» Description of the task
Retype every line of the records below character for character, keeping the original line breaks.

» Input data
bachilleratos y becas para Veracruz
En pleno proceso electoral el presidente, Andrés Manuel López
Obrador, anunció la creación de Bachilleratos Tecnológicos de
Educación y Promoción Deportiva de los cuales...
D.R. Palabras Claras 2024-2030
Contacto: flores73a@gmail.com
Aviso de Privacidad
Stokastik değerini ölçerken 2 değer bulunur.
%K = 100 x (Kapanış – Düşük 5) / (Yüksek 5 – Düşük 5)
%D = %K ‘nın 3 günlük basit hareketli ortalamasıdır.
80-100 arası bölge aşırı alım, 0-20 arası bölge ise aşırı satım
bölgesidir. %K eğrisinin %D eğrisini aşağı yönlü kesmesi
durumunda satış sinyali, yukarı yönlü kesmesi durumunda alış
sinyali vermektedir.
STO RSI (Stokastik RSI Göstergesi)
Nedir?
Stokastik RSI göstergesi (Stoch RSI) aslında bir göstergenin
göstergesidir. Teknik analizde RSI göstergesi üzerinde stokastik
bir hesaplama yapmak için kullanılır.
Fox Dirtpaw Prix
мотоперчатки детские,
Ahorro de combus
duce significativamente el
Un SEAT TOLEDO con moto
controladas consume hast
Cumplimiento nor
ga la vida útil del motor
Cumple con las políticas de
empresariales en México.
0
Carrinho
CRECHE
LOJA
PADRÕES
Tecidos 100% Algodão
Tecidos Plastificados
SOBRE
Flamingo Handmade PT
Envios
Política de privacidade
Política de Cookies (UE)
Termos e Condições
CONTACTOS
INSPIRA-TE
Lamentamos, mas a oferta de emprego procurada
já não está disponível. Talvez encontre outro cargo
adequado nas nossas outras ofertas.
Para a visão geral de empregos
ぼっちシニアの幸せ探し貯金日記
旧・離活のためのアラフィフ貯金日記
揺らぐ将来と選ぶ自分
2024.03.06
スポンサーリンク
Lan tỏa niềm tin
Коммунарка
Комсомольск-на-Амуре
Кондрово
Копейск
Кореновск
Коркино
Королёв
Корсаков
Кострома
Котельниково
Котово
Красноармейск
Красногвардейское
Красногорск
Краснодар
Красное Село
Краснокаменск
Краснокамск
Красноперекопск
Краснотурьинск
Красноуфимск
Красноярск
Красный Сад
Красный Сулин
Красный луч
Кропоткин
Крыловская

» Solution for this problem
bachilleratos y becas para Veracruz
En pleno proceso electoral el presidente, Andrés Manuel López
Obrador, anunció la creación de Bachilleratos Tecnológicos de
Educación y Promoción Deportiva de los cuales...
D.R. Palabras Claras 2024-2030
Contacto: flores73a@gmail.com
Aviso de Privacidad
Stokastik değerini ölçerken 2 değer bulunur.
%K = 100 x (Kapanış – Düşük 5) / (Yüksek 5 – Düşük 5)
%D = %K ‘nın 3 günlük basit hareketli ortalamasıdır.
80-100 arası bölge aşırı alım, 0-20 arası bölge ise aşırı satım
bölgesidir. %K eğrisinin %D eğrisini aşağı yönlü kesmesi
durumunda satış sinyali, yukarı yönlü kesmesi durumunda alış
sinyali vermektedir.
STO RSI (Stokastik RSI Göstergesi)
Nedir?
Stokastik RSI göstergesi (Stoch RSI) aslında bir göstergenin
göstergesidir. Teknik analizde RSI göstergesi üzerinde stokastik
bir hesaplama yapmak için kullanılır.
Fox Dirtpaw Prix
мотоперчатки детские,
Ahorro de combus
duce significativamente el
Un SEAT TOLEDO con moto
controladas consume hast
Cumplimiento nor
ga la vida útil del motor
Cumple con las políticas de
empresariales en México.
0
Carrinho
CRECHE
LOJA
PADRÕES
Tecidos 100% Algodão
Tecidos Plastificados
SOBRE
Flamingo Handmade PT
Envios
Política de privacidade
Política de Cookies (UE)
Termos e Condições
CONTACTOS
INSPIRA-TE
Lamentamos, mas a oferta de emprego procurada
já não está disponível. Talvez encontre outro cargo
adequado nas nossas outras ofertas.
Para a visão geral de empregos
ぼっちシニアの幸せ探し貯金日記
旧・離活のためのアラフィフ貯金日記
揺らぐ将来と選ぶ自分
2024.03.06
スポンサーリンク
Lan tỏa niềm tin
Коммунарка
Комсомольск-на-Амуре
Кондрово
Копейск
Кореновск
Коркино
Королёв
Корсаков
Кострома
Котельниково
Котово
Красноармейск
Красногвардейское
Красногорск
Краснодар
Красное Село
Краснокаменск
Краснокамск
Красноперекопск
Краснотурьинск
Красноуфимск
Красноярск
Красный Сад
Красный Сулин
Красный луч
Кропоткин
Крыловская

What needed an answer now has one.